Dyess joined the Sheriff's Office in 1996 and once served as a spokesman for the agency. Before that assignment, he worked for several years as a detective in the agency's personal violence unit, the division responsible for investigating sexual assault cases. 

That job is considered to be one of the most high-pressure positions in the department, given the volume and nature of cases juggled by a limited number of detectives. Later in his career, after his stint as spokesman, Dyess was appointed to oversee the entire personal violence unit.  

In late 2015, Dyess went to his superiors with a startling admission. Boxes of unresolved sexual assault cases assigned to him years earlier as a detective had been collecting dust. 

"He said, 'I finally had to tell somebody. This has been working on my mind,' " said a former Sheriff's Office official who requested anonymity because he was not authorized to discuss an ongoing case.

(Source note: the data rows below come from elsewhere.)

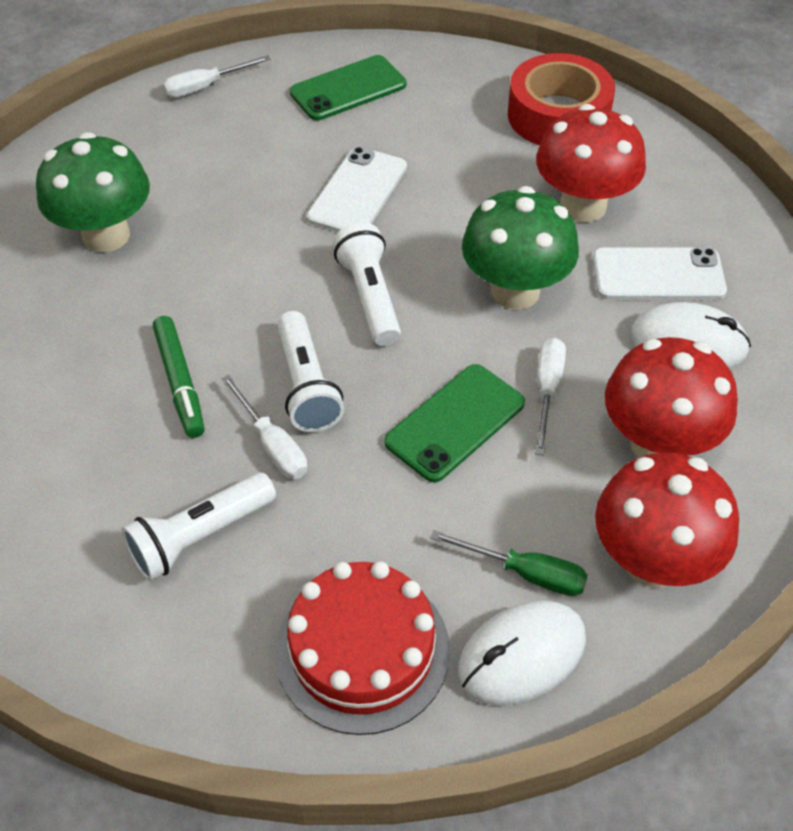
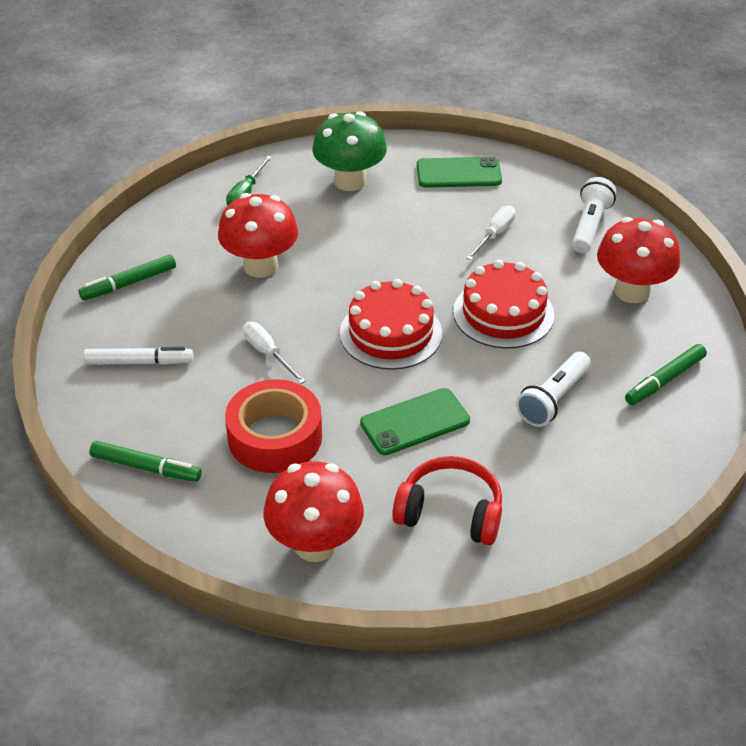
green marker: 1 -> 3
green mushroom: 2 -> 1
red cake: 1 -> 2
red headphones: 0 -> 1
white flashlight: 3 -> 2
white marker: 0 -> 1
white mouse: 2 -> 0
white phone: 2 -> 0
white screwdriver: 3 -> 2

While it's unclear what, exactly, prompted Dyess to come forward, his decision came months after a major sex-crimes scandal erupted in neighboring New Orleans, in which five detectives were lambasted for shoddy or nonexistent work in a long list of investigations. In that controversy, which attracted national attention, the city's inspector general concluded that those detectives failed to document follow-up work in an alarming number of cases. 

The Sheriff's Office official said Dyess brought in five or six boxes full of file folders. "To Dyess' credit, there were notes in some of the folders. He had started to do some work on some of the cases," the official said. 

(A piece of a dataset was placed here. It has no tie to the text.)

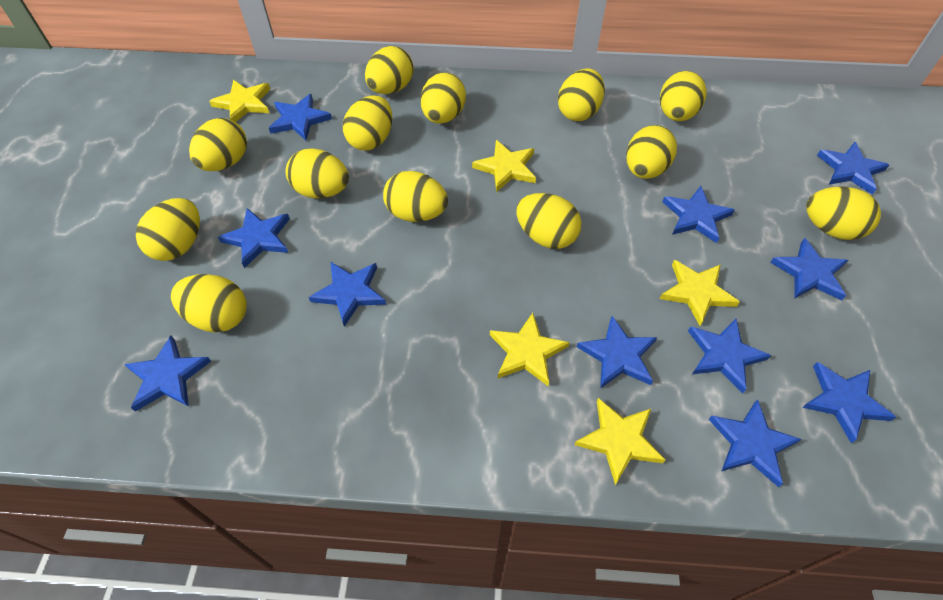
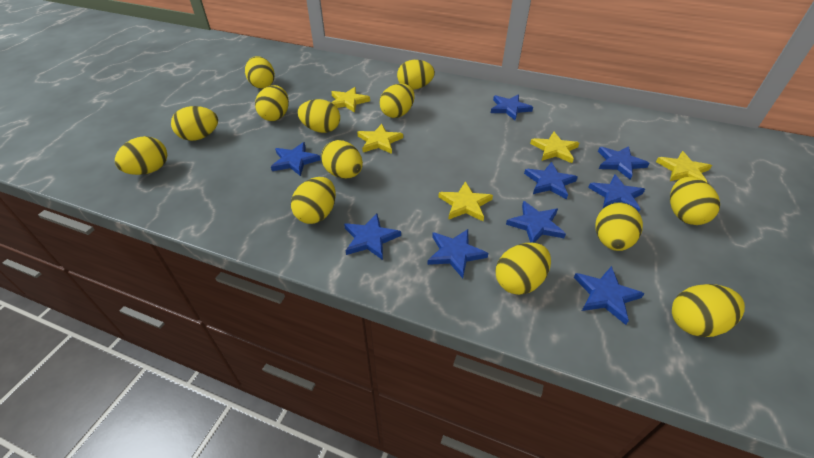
blue star: 11 -> 9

Dyess told internal investigators that he became inundated with new cases after he was transferred to the agency's robbery unit in 2002. It's not clear why Dyess' cases were not reassigned to other detectives in light of his new workload. Dyess has maintained he was required to keep the sexual assault cases despite his new assignment.   

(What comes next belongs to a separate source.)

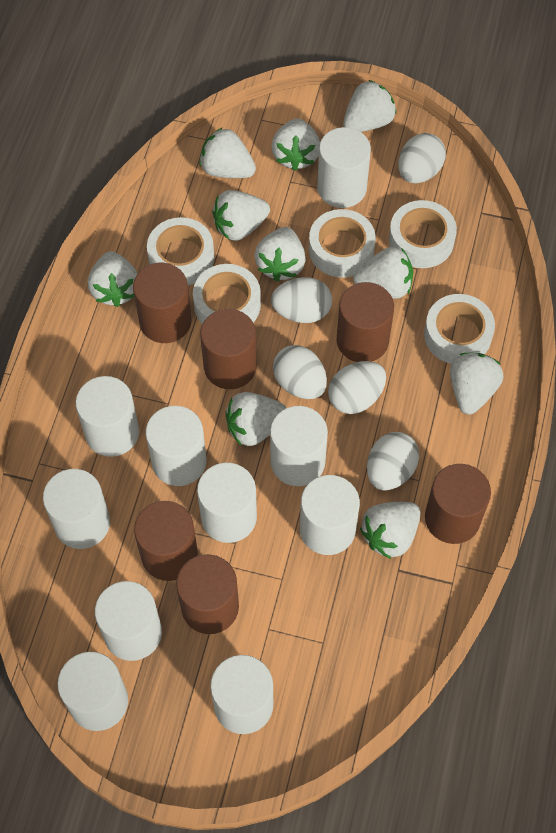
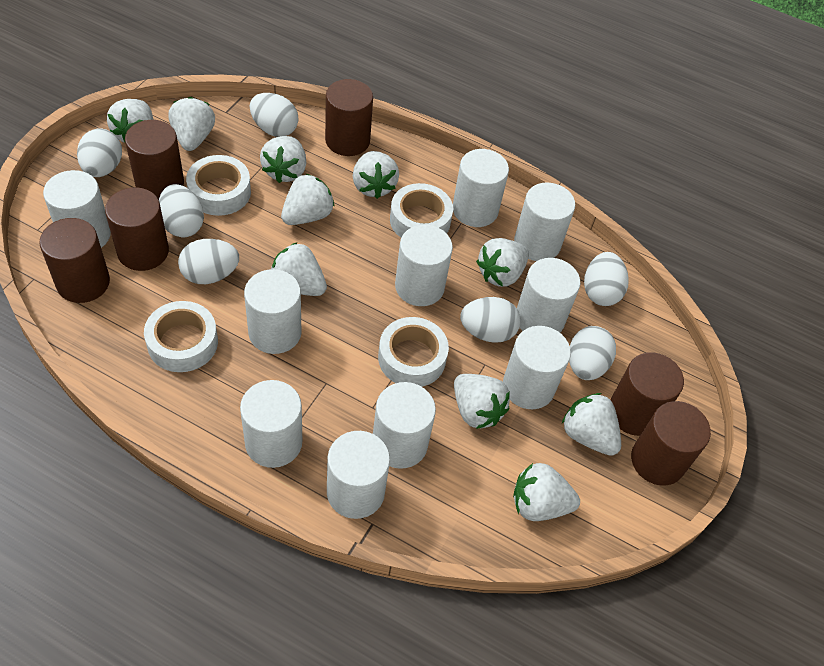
white egg: 5 -> 7
white tape: 5 -> 4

"He had pressing robberies that needed to be investigated," Lopinto said. "It's not like this man was sitting around doing nothing all day. It's not like he stopped working." 

Rafael Goyeneche, president of the Metropolitan Crime Commission, questioned the practice of requiring a detective to continue working cases from one assignment after he was transferred to a completely different section of the Sheriff's Office.  

"We have more questions than answers at this point, and that's probably why Joe Lopinto is going back and conducting an audit of this," said Goyeneche, a former prosecutor. "You have to wonder if there were other similar cases involving other detectives who took their caseloads with them when they were transferred."

The Sheriff's Office official said that, given the agency's antiquated method of tracking cases at the time, it would have had no way of knowing about Dyess' unresolved cases had Dyess not brought them to light. 

While the review underway in Jefferson Parish is of a far lesser scope than the one at the New Orleans Police Department, it has been similarly distressing for the officials involved, including current and former supervisors whose actions are now being called into question. 

Lopinto said that after Dyess "self-reported" the open cases a few years ago, nothing came of it internally due to a "failed investigation" by top officials who no longer work for the agency. No one was disciplined, the sheriff said, adding that the internal inquiry undertaken at the time didn't even result in a final report. 

"It's not all Larry Dyess," Lopinto said. "He's the one who brought it to our attention. But this should have been taken care of" under the prior administration. 

Normand, the former sheriff, said he never received a final report on the inquiry but had been satisfied that his command staff addressed the issue and reviewed the cases. 

"Some of these cases are prostitutes that didn't get paid," Normand said. "You delve into some of these cases and there really are evidentiary dead ends. But my primary concern was that they looked at every one of these cases."

Lopinto said no deputies have been suspended or disciplined in connection with the internal investigation.

He said the Sheriff's Office now uses a sophisticated tracking system that was not in place when these sexual assault cases dropped off the radar. 

"Everybody is cooperating," Lopinto said. "These kinds of investigations take time."